Thank you for this post and your interesting blog.
I've recently had experience of bride prices. I've been involved with a charity in western Kenya for a few years. Polygamy in this rural society is still commonplace. According to the locals the current price for a bride is 12 head of cattle: 6 male and 6 female and a goat for the feast, small payments may also be made to uncles.
I haven't been able to visit this year, however my swiss girlfriend who runs the charity and is currently on site in Kimilili, told me over Skype that last week she received a marriage offer and a bride price of 30 head of cattle!
I'd like to think that this is confirmation of my very good taste rather than market forces. I'm delighted to report that my girlfriend, although flattered, declined the offer!

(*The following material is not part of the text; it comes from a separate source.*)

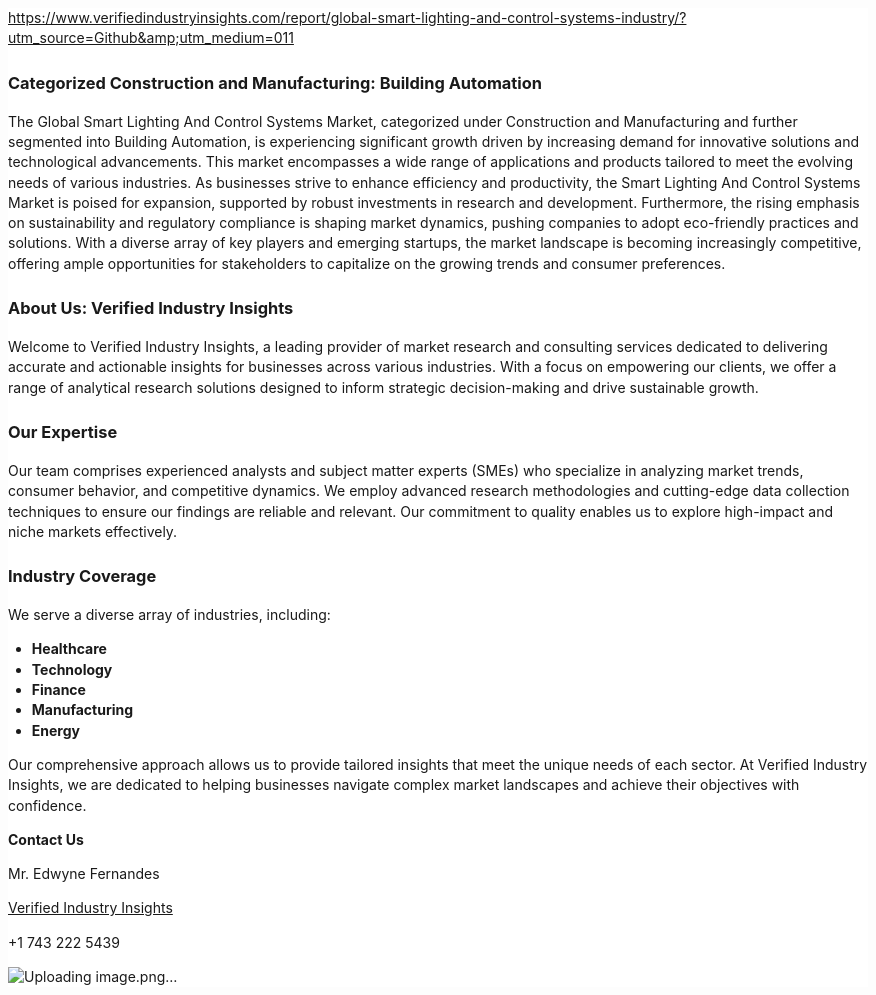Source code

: </strong><a href="https://www.verifiedindustryinsights.com/report/global-smart-lighting-and-control-systems-industry/?utm_source=Github&amp;utm_medium=011">https://www.verifiedindustryinsights.com/report/global-smart-lighting-and-control-systems-industry/?utm_source=Github&amp;utm_medium=011</a>&nbsp;</p><h3>Categorized Construction and Manufacturing: Building Automation </h3><p>The Global Smart Lighting And Control Systems Market, categorized under Construction and Manufacturing and further segmented into Building Automation, is experiencing significant growth driven by increasing demand for innovative solutions and technological advancements. This market encompasses a wide range of applications and products tailored to meet the evolving needs of various industries. As businesses strive to enhance efficiency and productivity, the Smart Lighting And Control Systems Market is poised for expansion, supported by robust investments in research and development. Furthermore, the rising emphasis on sustainability and regulatory compliance is shaping market dynamics, pushing companies to adopt eco-friendly practices and solutions. With a diverse array of key players and emerging startups, the market landscape is becoming increasingly competitive, offering ample opportunities for stakeholders to capitalize on the growing trends and consumer preferences.</p><h3>About Us: Verified Industry Insights</h3><p>Welcome to Verified Industry Insights, a leading provider of market research and consulting services dedicated to delivering accurate and actionable insights for businesses across various industries. With a focus on empowering our clients, we offer a range of analytical research solutions designed to inform strategic decision-making and drive sustainable growth.</p><h3>Our Expertise</h3><p>Our team comprises experienced analysts and subject matter experts (SMEs) who specialize in analyzing market trends, consumer behavior, and competitive dynamics. We employ advanced research methodologies and cutting-edge data collection techniques to ensure our findings are reliable and relevant. Our commitment to quality enables us to explore high-impact and niche markets effectively.</p><h3>Industry Coverage</h3><p>We serve a diverse array of industries, including:</p><ul><li><strong>Healthcare</strong></li><li><strong>Technology</strong></li><li><strong>Finance</strong></li><li><strong>Manufacturing</strong></li><li><strong>Energy</strong></li></ul><p>Our comprehensive approach allows us to provide tailored insights that meet the unique needs of each sector. At Verified Industry Insights, we are dedicated to helping businesses navigate complex market landscapes and achieve their objectives with confidence.</p><p><strong>Contact Us</strong></p><p>Mr. Edwyne Fernandes</p><p><a href="https://www.verifiedindustryinsights.com/">Verified Industry Insights</a></p><p>+1 743 222 5439</p>
![Uploading image.png…]()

Thank you Maka for your post, a very enjoyable read.
William Ellis
Dear William and Florian,
Thank you for your interesting comments.
@Florian : Related to Romanism. I believe Romantism was involved to some degree, but one had to pay very high price for that. Breaking a marriage promise was not easy, but was possible and you had to pay fine for that. For example in Pshavs If a marriage promise was broken by the bride side his family had to pay 15 caws (3-5 times more than brideprice). In case she had married another person, her family was freed up from the payment and her husband had to pay instead of them. So you needed to be rich to have a luxury of Romantisn. In addition, Georgian highlands had very distinct and interesting traditions of Tsatsloba and Stsorperoba, which were characterized by high degree of Romantism and with restraint from sex at the same time.
i couldnt believe this. like in India, or any other part of world here illitracy or you can say absence of women empowerment exist there exist this customs. Womens are not mere animal which can be traded like that. Like Mr. Florian said rape in India. If there are less women, that doesnt mean you have the right to rape the women (sorry Mr. Florian).
In India where women is worshiped as a Goddess and raped also i dont co-relate this thing to women population.
Yes money can buy women but cant buy love.
It is very interesting that William Ellis Swiss friend is lucky enough to receive 30 cows in marriage proposal.
Here in Georgia, or any part of world women in today world know her value and price. I am in Georgia since one year and was also earlier having one girl friend in past but my marriage proposal was turn down by the girl and her family. Though she use me in every sense from making me dance to her tune,and also above the limits of sex. According to me God has gifted the girl the power of make people dance. And yes we can say in the last Everything in this world is for sale but one should be ready to offer a good price for everything.